How can I load my datastore on a cold start?
type bio struct {¬
Id string¬
Hp int¬
godie chan bool //should be buffered¬
dam chan int¬
Genetics dna¬
}¬
type dna interface {
decode() mRNA
Get(int) trait
Set(int, trait)
Duplicate() dna
Len() int
}
type trait interface {
mutate() trait
}
// implements dna{}
type strand []trait
// implements trait{}
type tdecoration string
type color struct {
None bool // If true, colors are not shown in theme
Bg bool // If true, color is a background color
R int // 0-255
G int
B int
}
.
func start(w http.ResponseWriter, r *http.Request) error {
c := appengine.NewContext(r)
var bs []bio
if _, err := datastore.NewQuery("bio").GetAll(c, &bs); err != nil {
log.Println("bs is len: ", len(bs))
return err
}
...
return nil
}
func stop(w http.ResponseWriter, r *http.Request) error {
c := appengine.NewContext(r)
log.Println("Saving top 20 colors")
var k []*datastore.Key
var bs []*bio
stat := getStats()
for i, b := range stat.Leaderboard {
k = append(k, datastore.NewKey(c, "bio", b.Id, 0, nil))
bv := b
bs = append(bs, &bv)
// At most 20 bios survive across reboots
if i > 178 {
break
}
}
// Assemble slice of keys for deletion
dk, err := datastore.NewQuery("bio").KeysOnly().GetAll(c, nil)
if err != nil {
return errors.New(fmt.Sprintf("Query error: %s", err.Error()))
}
fn := func(c appengine.Context) error {
// Delete all old entries
err := datastore.DeleteMulti(c, dk)
if err != nil {
return errors.New(fmt.Sprintf("Delete error: %s", err.Error()))
}
// save the elite in the datastore
_, err = datastore.PutMulti(c, k, bs)
if err != nil {
return err
}
return nil
}
return datastore.RunInTransaction(c, fn, &datastore.TransactionOptions{XG: true})
}
// satisfy datastore PropertyLoadSaver interface ===============================
func (b *bio) Load(c <-chan datastore.Property) error {
gob.Register(&color{})
gob.Register(new(tdecoration))
var str strand
gob.Register(str)
tmp := struct {
Id string
Hp int
Gengob []byte
}{}
if err := datastore.LoadStruct(&tmp, c); err != nil {
return err
}
b.Id = tmp.Id
b.Hp = tmp.Hp
return gob.NewDecoder(strings.NewReader(string(tmp.Gengob))).Decode(&(b.Genetics))
}
func (b *bio) Save(c chan<- datastore.Property) error {
defer close(c)
gob.Register(&color{})
gob.Register(new(tdecoration))
var str strand
gob.Register(str)
var buf bytes.Buffer
gen := b.Genetics
if err := gob.NewEncoder(&buf).Encode(&gen); err != nil {
log.Println(err)
return err
}
dp := []datastore.Property{
{Name: "Id", Value: b.Id},
{Name: "Hp", Value: int64(b.Hp)},
{Name: "Gengob", Value: buf.Bytes(), NoIndex: true},
}
for _, p := range dp {
c <- p
}
return nil
}
Additional info: This behavior was not present before I stuffed the datastore
calls in stop() into datastore.RunInTransaction()

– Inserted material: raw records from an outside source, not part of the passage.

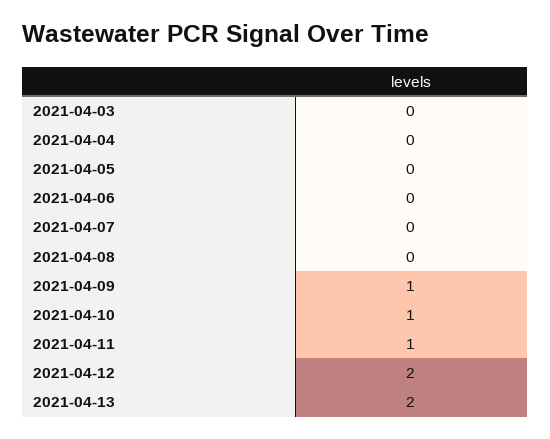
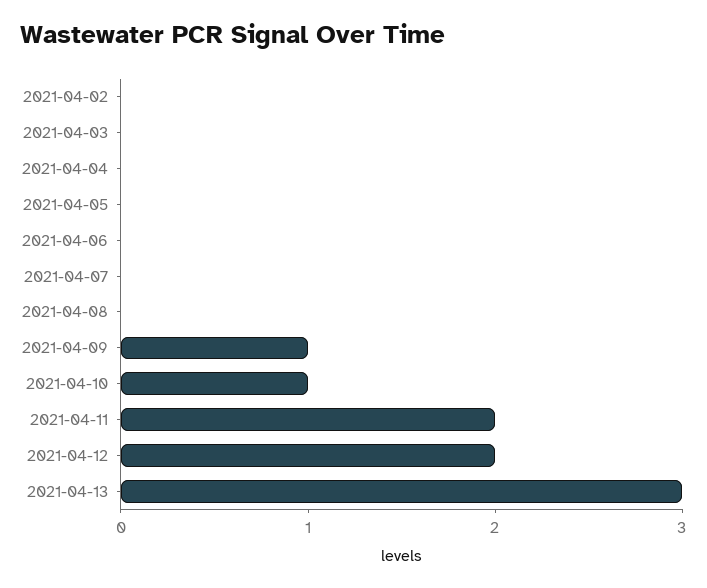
  {
    "2021-04-03": 0,
    "2021-04-04": 0,
    "2021-04-05": 0,
    "2021-04-06": 0,
    "2021-04-07": 0,
    "2021-04-08": 0,
    "2021-04-09": 1,
    "2021-04-10": 1,
-   "2021-04-11": 1,
+   "2021-04-11": 2,
    "2021-04-12": 2,
-   "2021-04-13": 2
+   "2021-04-13": 3,
+   "2021-04-02": 0
  }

Register all types an in init() functions using RegisterName(). Delete all existing data from the store and you should be good to go.
App Engine generates a mangled name for the main package every time the application is built. The name generated by Register() includes this mangled package name. Any gobs encoded with the mangled name will only be readable using the same build of the app. If you cause the application to be rebuilt by modifying the code, then the app will not be able to decode gobs stored previously.